* AIM OF THE EXERCISE *
Give back the data below word for word. Any image in it should be left out.

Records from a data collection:
════════════════════

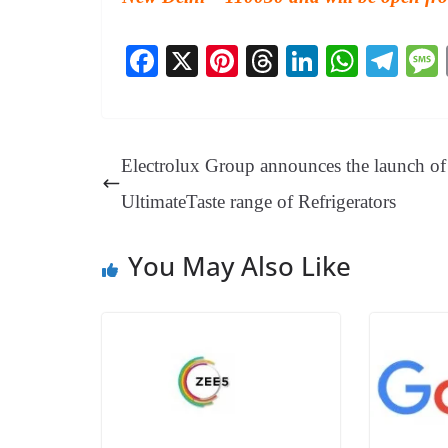
Fa
X
Pi
T
Li
W
Te
ce
nt
hr
nk
ha
le
bo
er
ea
ed
ts
gr
ok
es
ds
In
A
a
Electrolux Group announces the launch of 
t
pp
m
UltimateTaste range of Refrigerators
You May Also Like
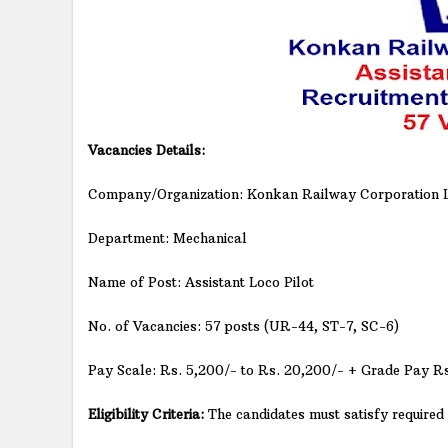
Vacancies Details:
Company/Organization: Konkan Railway Corporation L
Department: Mechanical
Name of Post: Assistant Loco Pilot
No. of Vacancies: 57 posts (UR-44, ST-7, SC-6)
Pay Scale: Rs. 5,200/- to Rs. 20,200/- + Grade Pay R
Eligibility Criteria:
The candidates must satisfy required e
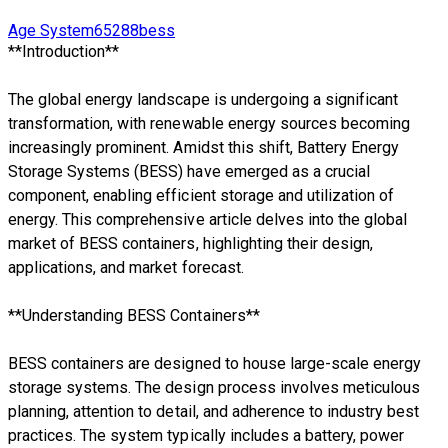
Age System65288bess
**Introduction**
The global energy landscape is undergoing a significant
transformation, with renewable energy sources becoming
increasingly prominent. Amidst this shift, Battery Energy
Storage Systems (BESS) have emerged as a crucial
component, enabling efficient storage and utilization of
energy. This comprehensive article delves into the global
market of BESS containers, highlighting their design,
applications, and market forecast.
**Understanding BESS Containers**
BESS containers are designed to house large-scale energy
storage systems. The design process involves meticulous
planning, attention to detail, and adherence to industry best
practices. The system typically includes a battery, power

════════════════════

* EXERCISE ANSWER *
Fa
X
Pi
T
Li
W
Te
ce
nt
hr
nk
ha
le
bo
er
ea
ed
ts
gr
ok
es
ds
In
A
a
Electrolux Group announces the launch of 
t
pp
m
UltimateTaste range of Refrigerators
You May Also Like
Vacancies Details:
Company/Organization: Konkan Railway Corporation L
Department: Mechanical
Name of Post: Assistant Loco Pilot
No. of Vacancies: 57 posts (UR-44, ST-7, SC-6)
Pay Scale: Rs. 5,200/- to Rs. 20,200/- + Grade Pay R
Eligibility Criteria:
The candidates must satisfy required e
Age System65288bess
**Introduction**
The global energy landscape is undergoing a significant
transformation, with renewable energy sources becoming
increasingly prominent. Amidst this shift, Battery Energy
Storage Systems (BESS) have emerged as a crucial
component, enabling efficient storage and utilization of
energy. This comprehensive article delves into the global
market of BESS containers, highlighting their design,
applications, and market forecast.
**Understanding BESS Containers**
BESS containers are designed to house large-scale energy
storage systems. The design process involves meticulous
planning, attention to detail, and adherence to industry best
practices. The system typically includes a battery, power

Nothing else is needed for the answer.